1人1台のコンピューター端末と校内ネットワークを整備する「GIGAスクール構想」や新型コロナウイルス感染症への対応などで、教育現場のICT活用が急速に広がりつつある。
日経BPは、「これからの子供たちのためのICT活用教育」をテーマにした、3回シリーズの座談会を企画。第1回は、2020年12月4日に「デジタル教材とEdTechの活用」について議論した。
この企画では、各界の有識者に「オピニオンリーダー」に就任いただき、座談会で議論した内容についてオピニオン(意見、提言)を寄稿いただいている。第1回の座談会のオピニオンをご紹介しよう。

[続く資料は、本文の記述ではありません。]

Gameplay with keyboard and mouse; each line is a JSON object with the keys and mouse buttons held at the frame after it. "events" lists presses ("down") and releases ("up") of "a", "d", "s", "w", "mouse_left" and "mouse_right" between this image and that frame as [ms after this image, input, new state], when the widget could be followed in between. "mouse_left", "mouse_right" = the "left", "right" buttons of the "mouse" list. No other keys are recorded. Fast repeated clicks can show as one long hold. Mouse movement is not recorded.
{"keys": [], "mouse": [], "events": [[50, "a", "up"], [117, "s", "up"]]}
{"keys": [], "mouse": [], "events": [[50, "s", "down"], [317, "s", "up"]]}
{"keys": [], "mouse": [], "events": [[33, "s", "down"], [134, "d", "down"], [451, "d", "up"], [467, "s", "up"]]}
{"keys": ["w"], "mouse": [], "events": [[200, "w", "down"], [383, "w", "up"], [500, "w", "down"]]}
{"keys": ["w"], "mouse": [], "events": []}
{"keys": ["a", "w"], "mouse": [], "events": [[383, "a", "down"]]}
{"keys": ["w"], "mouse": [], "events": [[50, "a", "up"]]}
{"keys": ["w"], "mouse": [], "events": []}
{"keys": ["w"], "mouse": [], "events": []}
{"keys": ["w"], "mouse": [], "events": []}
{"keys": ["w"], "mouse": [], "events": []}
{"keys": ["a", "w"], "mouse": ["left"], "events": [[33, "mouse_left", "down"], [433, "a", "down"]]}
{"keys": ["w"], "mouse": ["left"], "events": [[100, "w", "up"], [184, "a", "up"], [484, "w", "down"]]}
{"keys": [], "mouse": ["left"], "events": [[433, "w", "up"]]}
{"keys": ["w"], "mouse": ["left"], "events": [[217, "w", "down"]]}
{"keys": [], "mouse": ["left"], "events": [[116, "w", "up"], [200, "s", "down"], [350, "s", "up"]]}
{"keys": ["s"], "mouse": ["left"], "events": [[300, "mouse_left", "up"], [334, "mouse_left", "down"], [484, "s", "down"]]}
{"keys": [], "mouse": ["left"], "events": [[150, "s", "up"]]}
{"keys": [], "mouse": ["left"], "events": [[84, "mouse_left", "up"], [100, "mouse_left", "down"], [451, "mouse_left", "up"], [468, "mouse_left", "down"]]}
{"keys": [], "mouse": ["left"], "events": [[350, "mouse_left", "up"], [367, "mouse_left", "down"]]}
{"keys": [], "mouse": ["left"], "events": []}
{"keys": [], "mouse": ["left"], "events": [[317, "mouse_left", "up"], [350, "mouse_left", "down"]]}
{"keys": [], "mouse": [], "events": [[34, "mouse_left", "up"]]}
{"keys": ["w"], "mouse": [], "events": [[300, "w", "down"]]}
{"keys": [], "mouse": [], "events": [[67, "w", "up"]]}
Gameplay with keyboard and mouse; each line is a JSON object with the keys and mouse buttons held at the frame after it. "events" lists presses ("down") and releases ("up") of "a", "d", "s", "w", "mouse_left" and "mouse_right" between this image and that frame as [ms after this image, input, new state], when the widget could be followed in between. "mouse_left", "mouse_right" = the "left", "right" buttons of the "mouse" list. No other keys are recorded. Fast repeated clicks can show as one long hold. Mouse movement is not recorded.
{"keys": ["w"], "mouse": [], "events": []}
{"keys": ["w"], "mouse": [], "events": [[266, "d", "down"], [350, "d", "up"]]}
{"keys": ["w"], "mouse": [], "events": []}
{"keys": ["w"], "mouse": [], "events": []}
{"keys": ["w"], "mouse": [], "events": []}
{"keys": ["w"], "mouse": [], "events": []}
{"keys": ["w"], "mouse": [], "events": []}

今こそICT活用のギアを上げ、叡智を結集してモデル事例を創るとき

ICT教育の最前線で活躍されるとともに、このたび時代を先取りする活発な論議を展開されたキーパーソンの皆さまに対し、敬意を表します。
Society5.0 時代の先導役となる人材を育成するためには、ICT のフル活用を通じ、「児童生徒の自主性」を引き出し、「教科横断的な学び」を実現していくことが喫緊の課題であるという皆さまのご意見やご提言に私も強く共感しております。
現在、全国知事会は国と心を一つに、GIGAスクール構想を強力に推進しており、「個別最適化された学び」の環境整備は急速に進んでいます。
今こそ、教育関係者がもう一段二段とギアを上げ、最新環境を徹底的に使いこなすべく、叡智を結集して多くのモデル事例を創り、迅速に発信していくことが不可欠です。
徳島県としても、「未知の世界に果敢に挑戦する人材の育成」に向け、「小中高一貫のタブレット端末」の戦略的活用をはじめ、徳島ならではの創意工夫を凝らして参ります。
パソコンやデジタル教材を活用してどのような授業をするかは先生の気付き次第

さまざまな分野でイノベーションが進む社会では、ICTの知識や技術の習得だけでなく、それを活かして地域課題の解決や産業におけるイノベーションにつなげられる「デジタル人材」の育成が必要だと考えます。
私が知事に就任した時には、1人1台パソコンを全国で最初に導入することが目的化されていましたが、パソコンやデジタル教材は、教育環境を充実させるためのツールに過ぎず、教育の質を上げていくには、それをいかにして使いこなすかが大切であると言い続けてきました。
例えば、2021年から佐賀県では、クリエィテイブ、アート、テクノロジー、ビジネスなど、いま必要とされるジャンルを網羅した「弘道館2」というデジタル教材を導入します。
今後、この教材を活用してどのような授業をするかは先生の気付き次第。これをチャンスと捉えてイノベーションの視点を持った教育に取り組んでほしいと考えています。
※弘道館2のWebページ:https://www.kodokan2.jp/main/
「教えから学びへの転換」を教育の柱に据え、問いから始める学びを目指す

五十嵐立青氏
つくば市では、2020年3月に新たに教育大綱を作成しました。この教育大綱は、「一人ひとりが幸せな人生を送ること」を最上位目標とし、教えから学びへの転換を教育の柱に据え、個別・双方向の学びを進めること、教師が子供と向き合う時間を増やすためICT機器を効果的に導入すること、子供だけでなく教師自身が問い続け、成長を続けるため支援を行うことなどを定めました。
教えから学びへの転換に関する具体的事例として、当市では、新型コロナウイルスへの対応のための全国一斉休校時、新たな学びに挑戦する機会として、自由研究をオンラインで市内の研究者や司書に相談できる企画を実施しました。官民の研究機関が集積する当市の特徴を生かしたSTEAM教育の取り組みは2018年度から始まり、一人ひとりの思いや興味に寄り添い、自分なりの問いを徹底的に考え抜く力を育むことを目標とし、科学者と子供たちがアイデアを交換し育むためのプラットフォームを築いてきました。
ICT機器を活用することにより、一人ひとりの学びに合わせた教育への転換が可能な時代となっています。この実現には、教師や学校、教育委員会だけでなく、幅広い関係者が意見交換を重ね、導入だけでなく活用の目的や具体的方策についても理解を深めていくことが重要と考えます。